IT was a tale of two speeches. On Sunday, Alex Salmond showed he still has a gift for oratory at the Alba conference in Greenock, thrilling an ecstatic crowd with a promise to go full throttle for independence while his predecessor dithers and delays.
While on Monday, Nicola Sturgeon’s close of the SNP’s online event was a thin affair in which she felt compelled to tell her own members “trust me”, another referendum is definitely “approaching” (like most of the future), despite no sign of one soon.
It seemed to bear out so much of Mr Salmond’s criticism that I briefly wondered if it was an Alba recruiting video. It wasn’t. Although it might end up performing the same function.
But the most interesting speech of the weekend wasn’t from either conference. It was made by Mr Salmond on Friday at a fundraising dinner held by the Scots Asians for Alba (SAFA) group. The former First Minister used it as a sort of dry run for his main address, deploying many of the same arguments and turns of phrase that he used two days later.
But it also contained more authentic, unfiltered, angry Alex Salmond. Ms Sturgeon can catch it on YouTube if she’s minded to. She won’t like it.
Predicting the SNP would rapidly prioritise independence if Alba had a breakthrough in next May’s council elections, Mr Salmond seethed: “Instead of the leader of the SNP telling us how difficult things are, she would say what the possibilities can be. Because you don’t convince a nation to move to independence by going ‘Ochone, woe is me’.
“You convince it to go to independence by saying, ‘Let’s have the self-respect and imagination to make this country better, make it a country we can be proud of’.
“And you don’t take a country to independence by settling to be the provincial governor of part of another country.
“The ability of this nation should not be in doubt. What we have right now is a question about the ability of the national party charged with that responsibility to fulfil its historic role.”
Besides the vivid hostility to Ms Sturgeon, Mr Salmond’s proprietorial tone when he talked about the SNP was also revealing.
Of course, he talked about his old party a lot in his conference speech, giving it 14 mentions compared to 21 for Alba, and a negligible three sneers at those foes-of-old, the Tories.

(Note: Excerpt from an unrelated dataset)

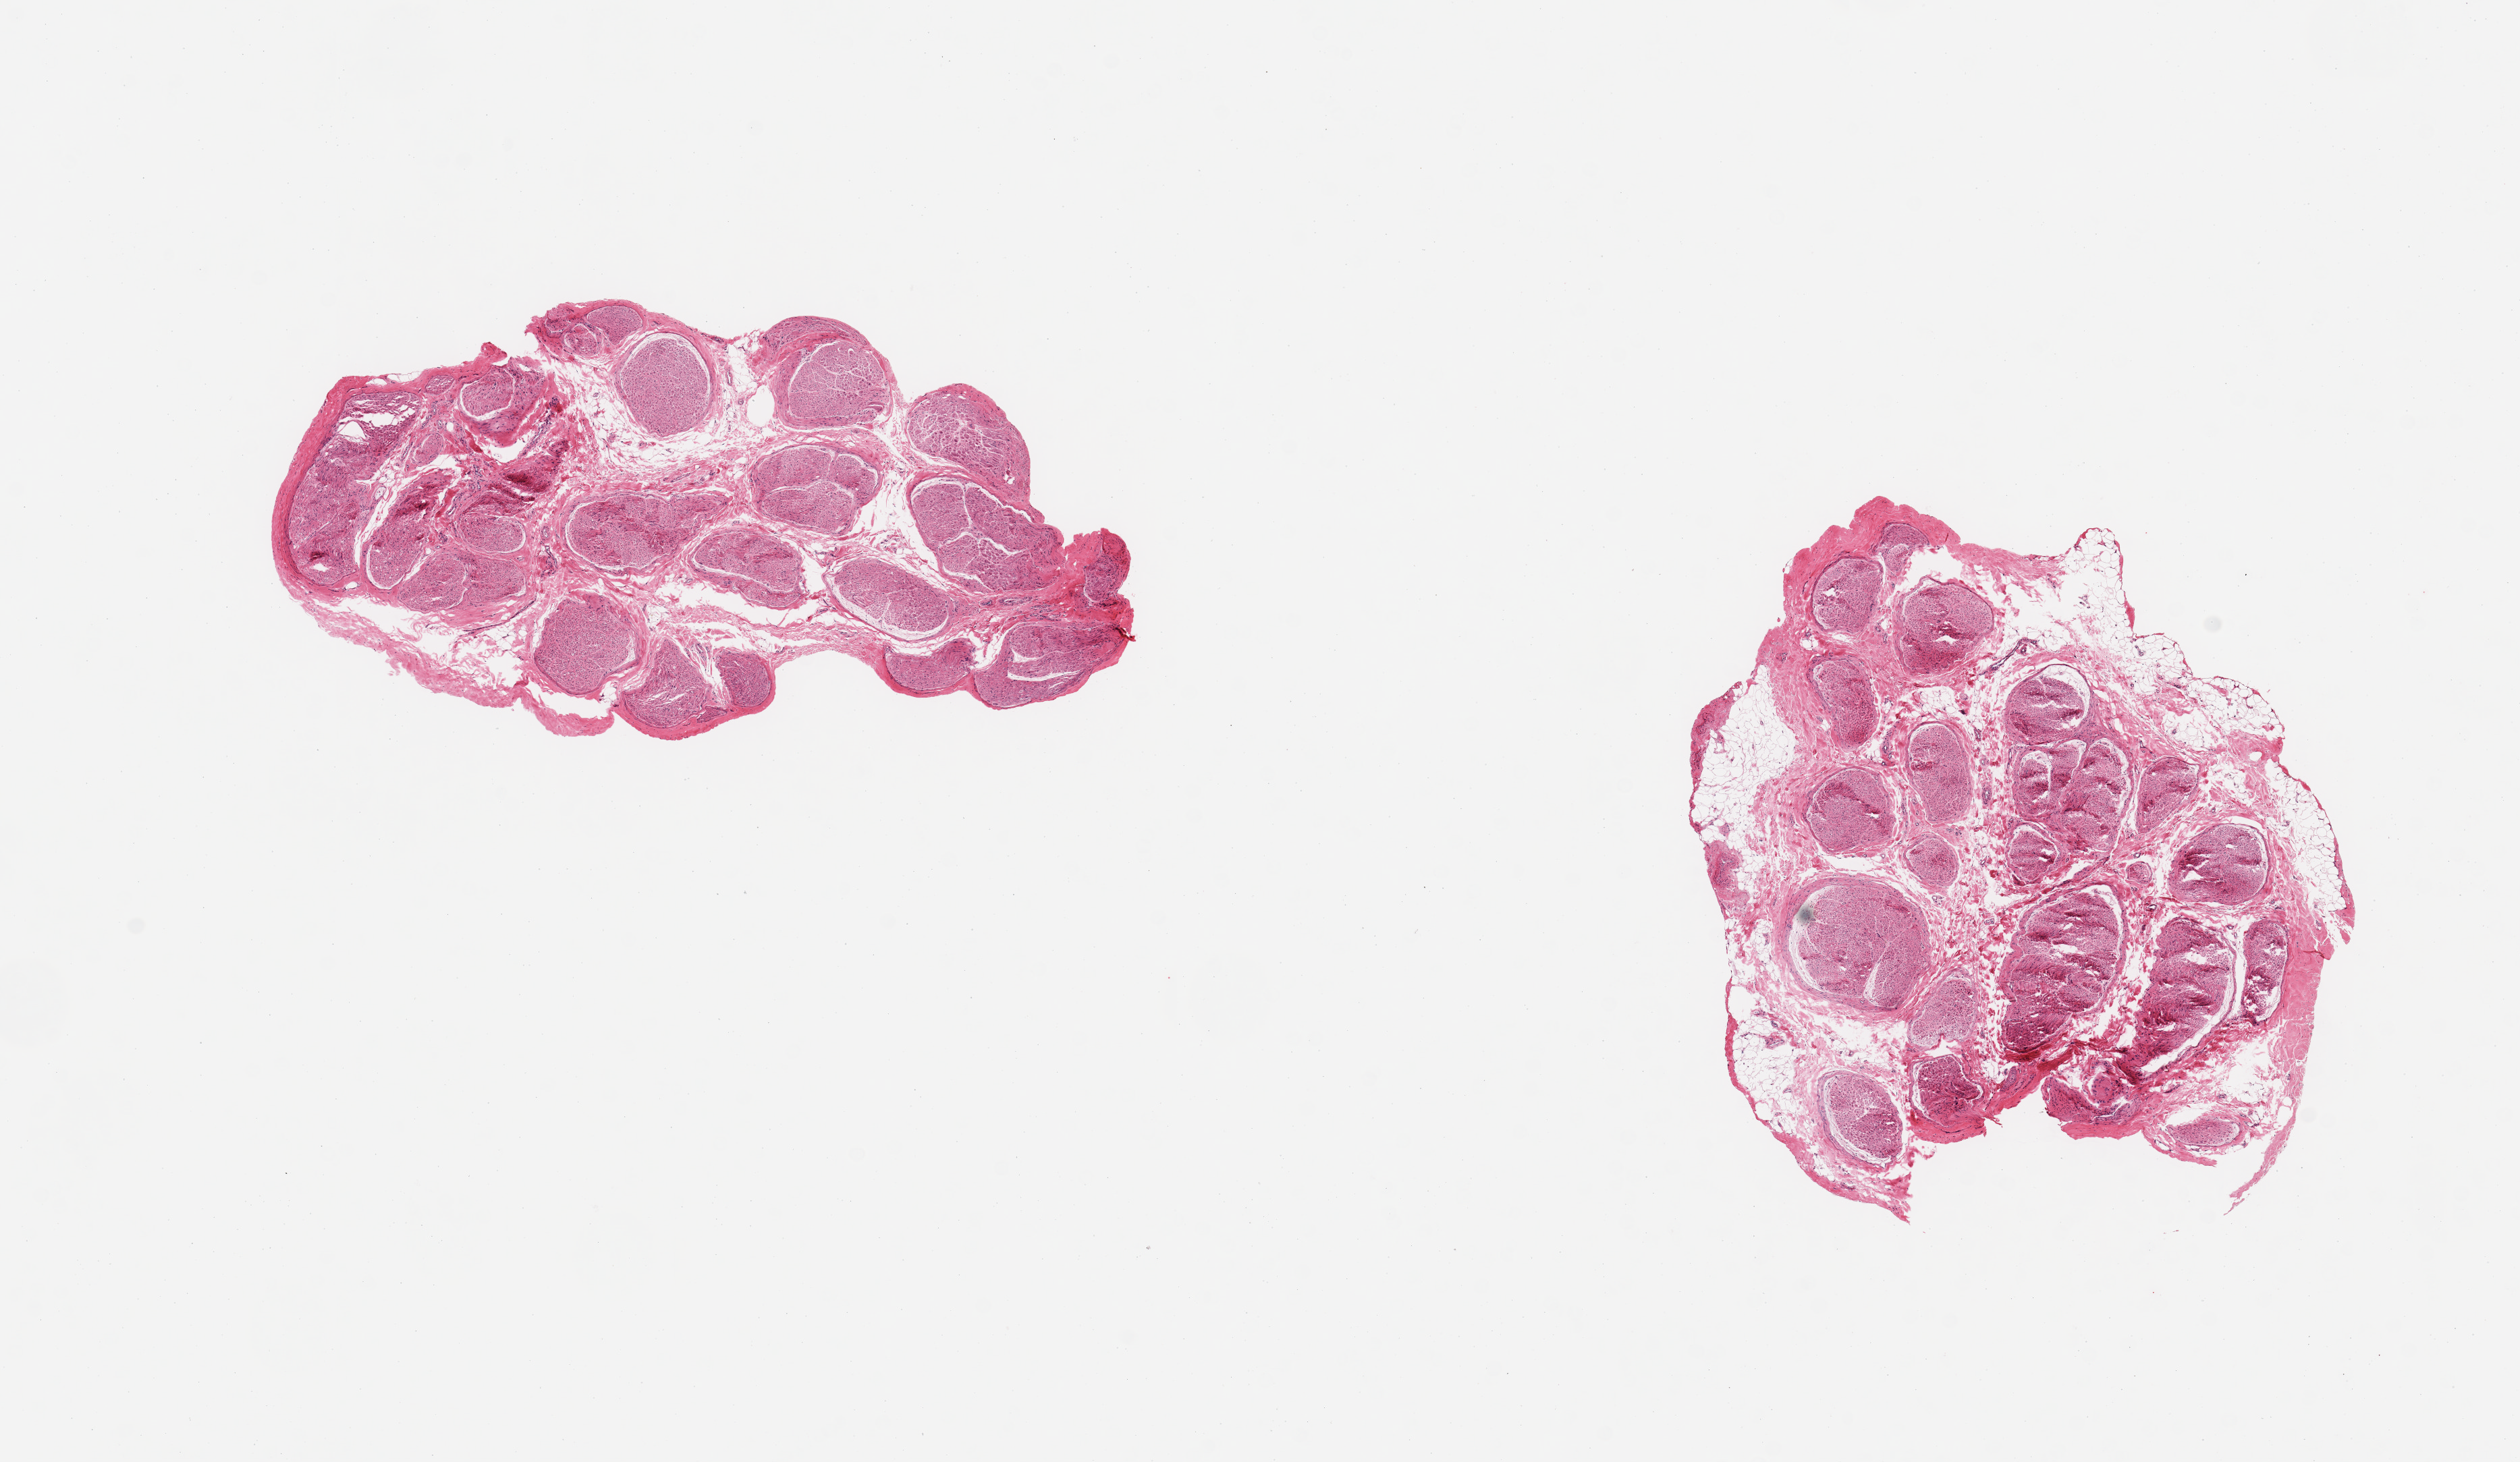
Digitized hematoxylin and eosin (H&E)-stained section, brightfield, whole scanned area (about 14.8 x 8.6 mm, acquisition: 20x scan) shown as a low-resolution overview; PAXgene-fixed, paraffin-embedded tissue; target tissue: tibial nerve; donor tissue sample. Donor sex: female.
Reviewer comment on this tissue sample: 2 pieces; 20% internal fat.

But he banged about the SNP to an almost obsessional degree in his SAFA speech. In particular, his pivotal role in making it a power in the land, and how it has lost its way without him.
He noted that in the mid-1990s, the party had barely 5,000 members.
“I built up the SNP and tried to turn it from a small party to a large party.”
He went on: “I didn’t build the SNP with the help of this [Asian] community to become the dominant force of Scottish politics to have it settle down in Westminster.
“I wanted it to settle up for Scotland.
“I didn’t build the SNP with the help of this community to be content with governing in pocket money this country while its resources are filched and stolen.
“I built the SNP to run the first government of an independent state.
“The SNP shouldn’t be a political party interested in the trappings of power. Its mission is to break the power of the state of the United Kingdom over the Scottish people.
“That is its role.”
He looked very like someone who still thinks it is his job, if not currently to lead, then at least to direct the SNP, steering it back onto the righteous path from which it has strayed.
Ultimately, the impression was of a man who pines to lead the SNP again - and if he can’t, then he’ll create a facsimile of the party that once adored him and call it Alba.
In other hands, this might be little more than dotty nostalgia.
But Mr Salmond should not be underestimated. Not because electoral success beckons, mind you.
Electorally, Alba is a complete turkey. It missed its best chance at the Holyrood election, when it might have got an MSP or two returned with just six per cent of the list vote.
Don’t expect a breakthrough next May either, as parties needs a plurality of 20% to win a councillor under the STV system, and in some wards 25%.
And whatever the merits of Alba’s case for independence, Mr Salmond is not the person to deliver it.
As one recent poll confirmed, he is the least trusted party leader in Scotland, with a lower approval rating than even Boris Johnson.
In the words of his own Alba deputy, Kenny MacAskill, he is “tainted” by the events of recent years, his conduct and character unforgiven by voters.
Will he listen? No. End his feud with Ms Sturgeon? No. Abandon the fantasy of being the first leader of an independent Scotland? No.
He is driven, resolved, relentless.
He built the SNP, remember, and he’s damned if he’ll let Ms Sturgeon be an idle, thankless squatter in it.
So as he ekes out his twilight on the fringe of Scottish politics, he will keep gnawing away at the SNP, harrying its leader, and in so doing entertain and delight Unionists everywhere.
Mr Salmond may not matter much to the electorate, but he still has a knack for generating headlines.
His vendetta against the party that had the temerity to disown him will provide a rich seam of them.
It allows his opponents to portray the Yes movement, whether fairly or not, as irreparably fractured, a cult divided, a portent of chaos to come.
Mr Salmond did indeed build up the SNP into an electoral phenomenon, but his actions now are only helping to erect a barrier to its ultimate goal.